The 3 companies challenged the ERO on a few grounds that I won’t get into here. Some of their grounds have some merit and others do not as the court agreed. To save this going to a lengthy judicial process and probably an appeal the state agreed to settle the matter and bring the matter back to the Labour Court.

What happens now?

One of the grounds settled upon was that the ERO did not have wide enough representation or consultation and that the Labour Court did not listen to or give reasons for not listening to the viewpoints put forward by smaller companies. So what this means is that the original ERO deal goes back to the Labour Court. They will likely open it for submissions again and will have to listen to each submission and give reasons why they either do or do not take it on board. This may result in changes to the ERO from the Labour Court based on what is submitted to it. These changes can go both ways.

The security market

Firstly it’s important to recognise that the security industry should not need an ERO. There is nothing to stop companies raising rates above what was to be given in the ERO. If clients don’t want to pay that’s for them to negotiate not the employee. Many companies are paying well above both the proposed and existing ERO rates for roles that there is high demand for. There are still plenty of companies paying €11.65 though and hiding behind this ERO as if it were the standard. The ERO is the very minimum not the standard. There has never been a time in my memory where employees have had more power in the supply/demand curve than now. Who you choose to work for and at what rate is up to you so don’t go online and complain about companies only paying €11.65 if you choose to work for it.

What can you do?

Be heard. Join a union. Don’t just hand them your money each week. Be heard and make sure they know what you want from them. Chase them every month until you get an answer.

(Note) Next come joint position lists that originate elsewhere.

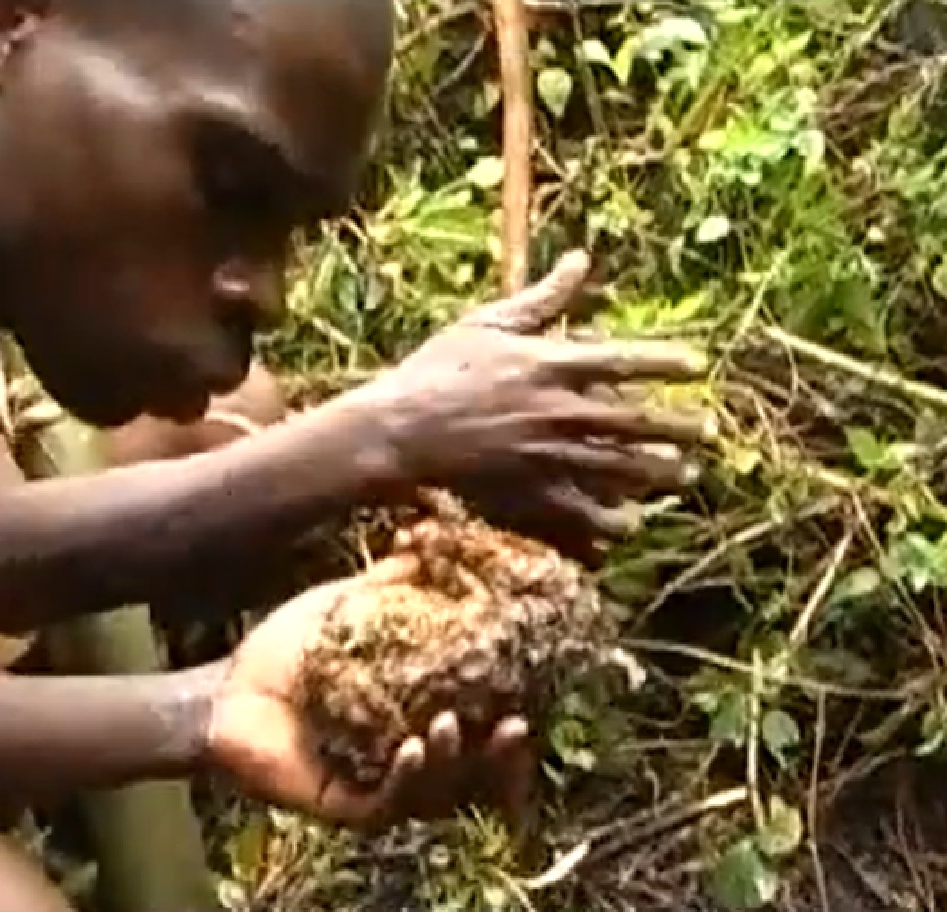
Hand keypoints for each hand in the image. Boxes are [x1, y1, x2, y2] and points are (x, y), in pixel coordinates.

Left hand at [204, 558, 533, 830]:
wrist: (226, 688)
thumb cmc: (288, 652)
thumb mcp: (349, 610)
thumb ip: (393, 583)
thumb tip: (428, 535)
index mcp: (422, 718)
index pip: (484, 734)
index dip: (512, 730)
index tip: (530, 699)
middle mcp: (411, 762)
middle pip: (475, 776)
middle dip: (499, 759)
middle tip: (512, 727)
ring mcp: (379, 790)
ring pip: (436, 793)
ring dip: (451, 762)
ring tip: (447, 725)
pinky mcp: (344, 807)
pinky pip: (385, 804)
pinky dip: (404, 779)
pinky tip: (413, 749)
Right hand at [339, 250, 710, 563]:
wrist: (400, 430)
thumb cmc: (438, 369)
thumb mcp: (488, 323)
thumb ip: (543, 297)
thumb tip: (582, 259)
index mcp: (549, 364)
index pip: (625, 361)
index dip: (666, 362)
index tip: (698, 366)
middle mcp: (558, 411)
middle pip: (635, 420)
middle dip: (678, 426)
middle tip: (710, 431)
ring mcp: (546, 455)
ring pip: (619, 467)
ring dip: (658, 472)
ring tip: (686, 475)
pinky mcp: (528, 491)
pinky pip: (580, 510)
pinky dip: (609, 518)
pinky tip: (631, 522)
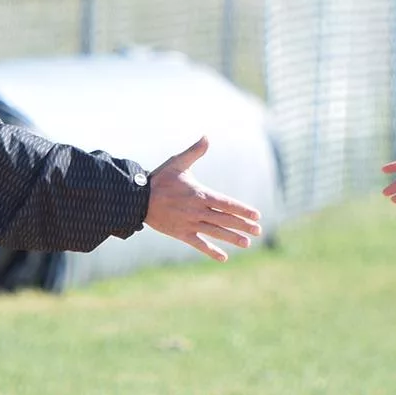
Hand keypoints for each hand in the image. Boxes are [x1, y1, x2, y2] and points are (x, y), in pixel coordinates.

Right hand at [144, 137, 263, 260]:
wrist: (137, 198)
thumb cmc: (159, 179)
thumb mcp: (177, 162)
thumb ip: (194, 152)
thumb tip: (206, 136)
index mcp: (200, 194)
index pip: (226, 203)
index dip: (242, 210)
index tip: (256, 215)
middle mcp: (197, 211)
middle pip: (225, 219)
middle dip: (243, 225)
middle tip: (258, 231)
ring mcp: (190, 224)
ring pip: (215, 233)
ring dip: (232, 238)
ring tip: (247, 243)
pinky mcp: (181, 233)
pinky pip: (199, 244)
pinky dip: (211, 251)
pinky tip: (223, 258)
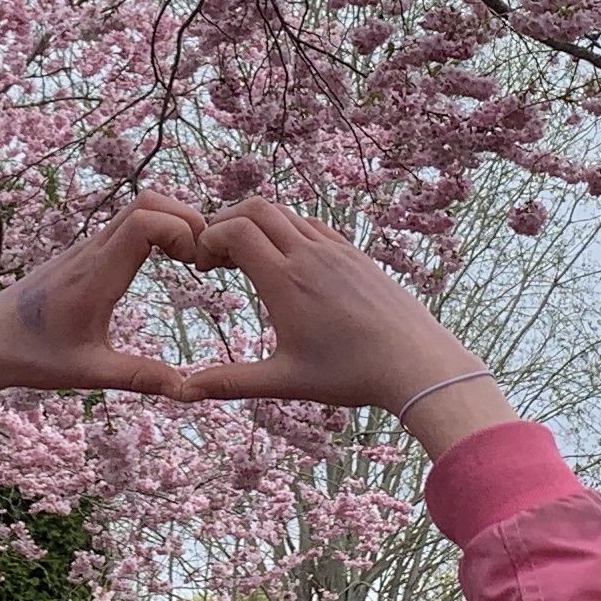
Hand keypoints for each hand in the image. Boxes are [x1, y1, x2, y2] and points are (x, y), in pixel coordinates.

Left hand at [0, 198, 207, 441]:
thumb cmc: (33, 356)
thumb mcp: (89, 373)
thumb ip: (138, 377)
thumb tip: (186, 388)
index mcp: (95, 275)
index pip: (145, 221)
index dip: (181, 230)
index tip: (198, 264)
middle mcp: (92, 251)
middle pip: (148, 202)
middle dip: (188, 218)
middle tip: (207, 256)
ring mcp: (86, 247)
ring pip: (137, 208)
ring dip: (173, 221)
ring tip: (194, 258)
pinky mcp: (84, 252)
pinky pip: (126, 222)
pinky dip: (157, 228)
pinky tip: (170, 259)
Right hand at [180, 198, 511, 455]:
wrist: (417, 363)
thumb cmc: (350, 375)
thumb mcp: (285, 381)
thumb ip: (231, 382)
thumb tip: (183, 391)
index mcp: (286, 282)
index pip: (236, 231)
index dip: (209, 238)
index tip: (201, 264)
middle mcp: (309, 255)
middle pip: (257, 209)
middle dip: (227, 222)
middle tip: (216, 255)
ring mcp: (336, 250)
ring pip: (287, 213)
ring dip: (258, 224)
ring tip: (248, 258)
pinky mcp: (356, 254)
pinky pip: (314, 225)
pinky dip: (289, 229)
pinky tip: (288, 260)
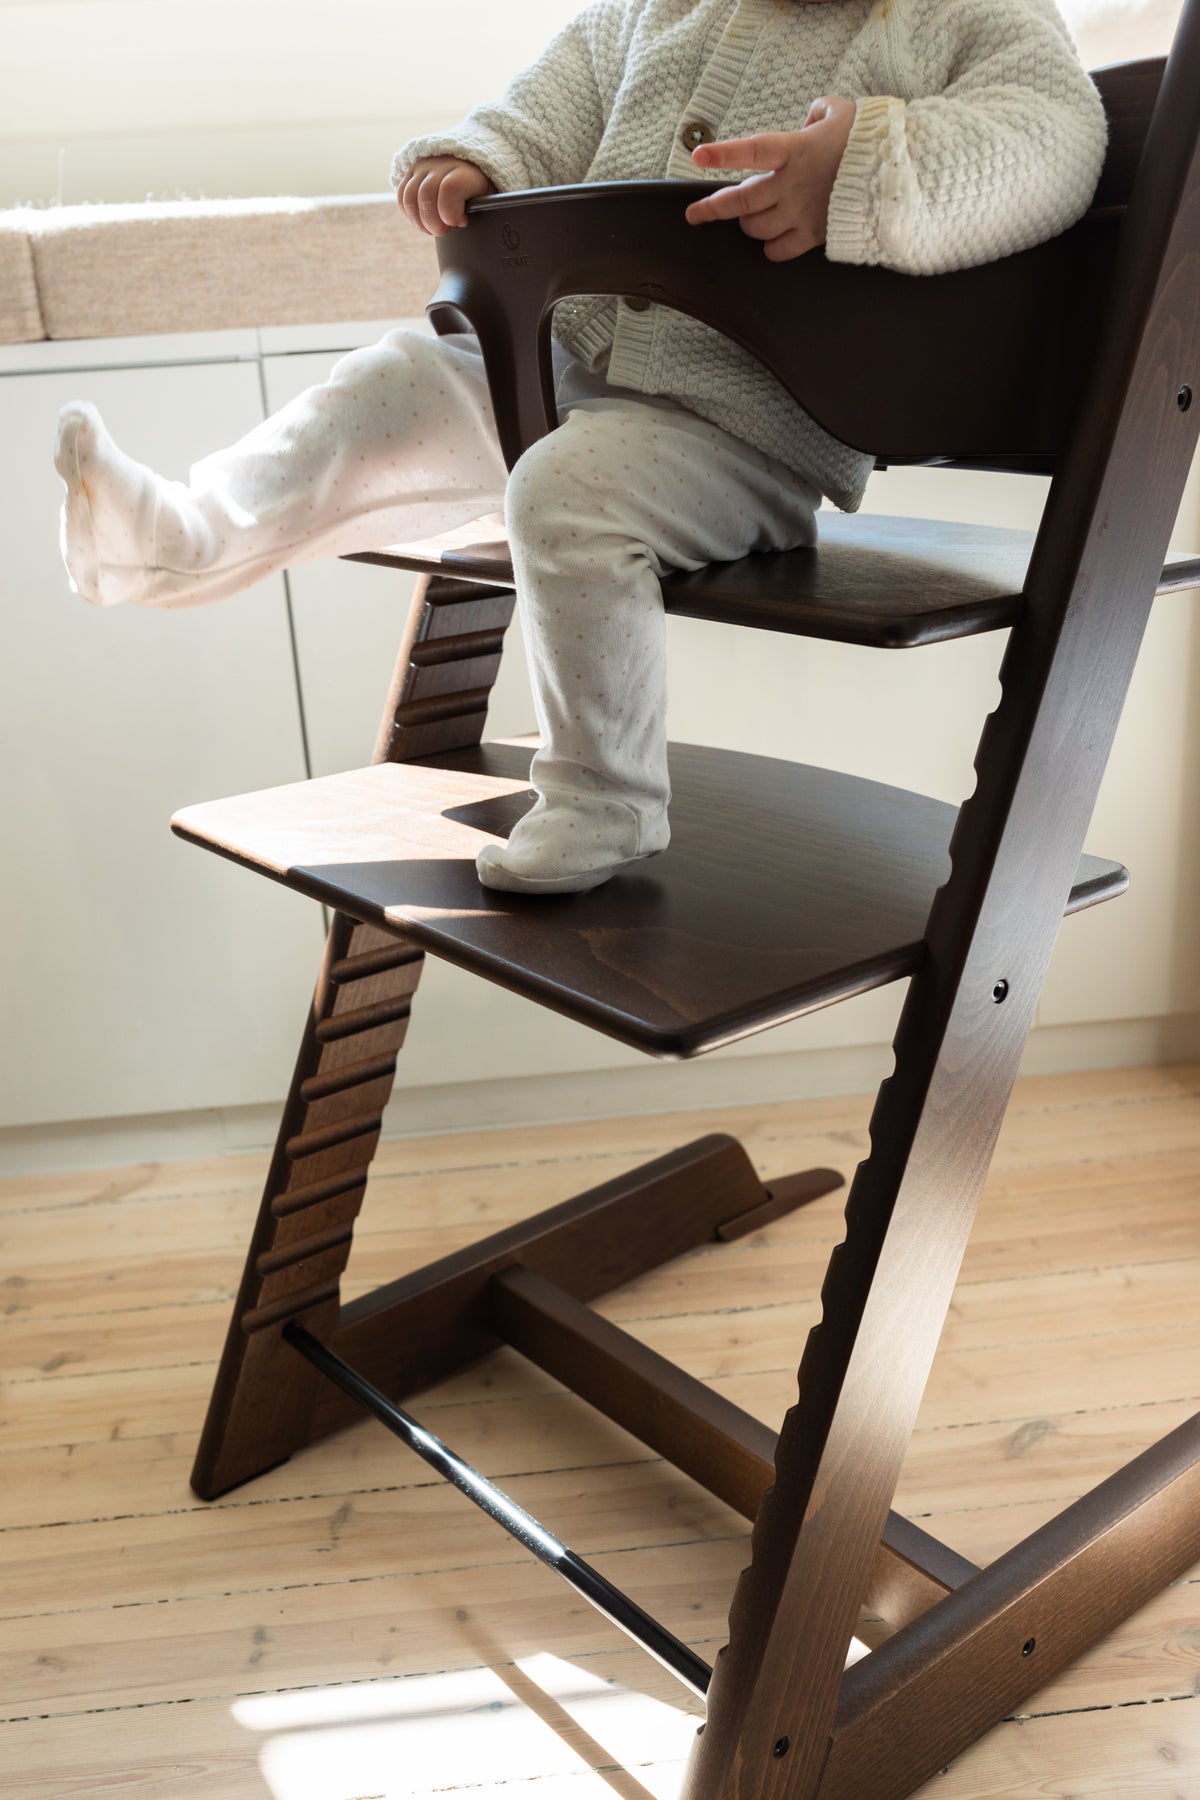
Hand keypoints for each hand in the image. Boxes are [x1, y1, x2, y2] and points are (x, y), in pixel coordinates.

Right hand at [397, 156, 495, 234]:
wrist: (472, 163)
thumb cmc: (482, 189)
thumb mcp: (490, 198)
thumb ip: (483, 210)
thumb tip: (465, 225)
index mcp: (465, 170)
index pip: (450, 188)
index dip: (451, 212)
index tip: (461, 222)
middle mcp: (441, 164)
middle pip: (426, 195)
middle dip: (434, 222)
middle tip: (445, 231)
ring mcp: (423, 166)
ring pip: (410, 197)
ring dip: (419, 221)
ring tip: (433, 229)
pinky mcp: (411, 172)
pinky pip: (402, 196)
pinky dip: (409, 214)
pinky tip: (422, 222)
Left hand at [684, 97, 856, 260]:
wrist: (897, 179)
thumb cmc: (870, 142)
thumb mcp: (841, 113)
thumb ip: (818, 113)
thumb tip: (810, 120)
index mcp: (795, 150)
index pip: (752, 151)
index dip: (724, 154)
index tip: (698, 158)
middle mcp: (791, 184)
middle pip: (742, 201)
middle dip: (714, 208)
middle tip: (695, 215)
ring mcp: (800, 213)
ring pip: (756, 227)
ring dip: (749, 223)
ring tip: (753, 217)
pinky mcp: (812, 236)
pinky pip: (777, 251)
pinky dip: (771, 247)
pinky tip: (774, 239)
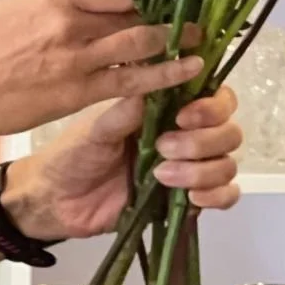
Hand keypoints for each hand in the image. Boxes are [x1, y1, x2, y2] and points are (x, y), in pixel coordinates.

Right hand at [0, 0, 198, 149]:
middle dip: (172, 12)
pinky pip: (130, 82)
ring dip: (176, 41)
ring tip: (200, 41)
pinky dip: (162, 76)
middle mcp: (71, 22)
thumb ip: (57, 5)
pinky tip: (186, 72)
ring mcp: (77, 59)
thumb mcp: (16, 10)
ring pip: (141, 43)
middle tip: (199, 13)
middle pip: (136, 11)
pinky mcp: (78, 93)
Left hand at [0, 79, 241, 242]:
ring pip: (228, 164)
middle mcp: (185, 136)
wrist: (56, 201)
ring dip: (203, 170)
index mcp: (167, 110)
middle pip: (229, 132)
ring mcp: (189, 169)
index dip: (211, 106)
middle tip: (164, 148)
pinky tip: (192, 197)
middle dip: (203, 140)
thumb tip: (162, 83)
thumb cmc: (73, 156)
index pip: (215, 98)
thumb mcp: (97, 128)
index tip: (183, 116)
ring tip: (163, 176)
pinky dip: (218, 196)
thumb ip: (129, 110)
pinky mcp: (187, 201)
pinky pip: (226, 197)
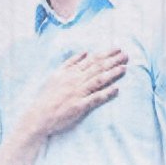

Make submissions to the Labour Court. Not inane ramblings about how you deserve more but a good structured argument.

Contact your local TD. Keep pressure on the Minister to get this through quickly. Get some parliamentary questions asked.

Don’t work for companies offering low rates, low hours or poor conditions. The choice is yours.

Summary

This pay agreement doesn’t effect me at all. It effects many of you. A pay deal of some sort will go through in 2022. How quickly and what it contains is in your hands. Moan about the result or do something about the process. Your choice.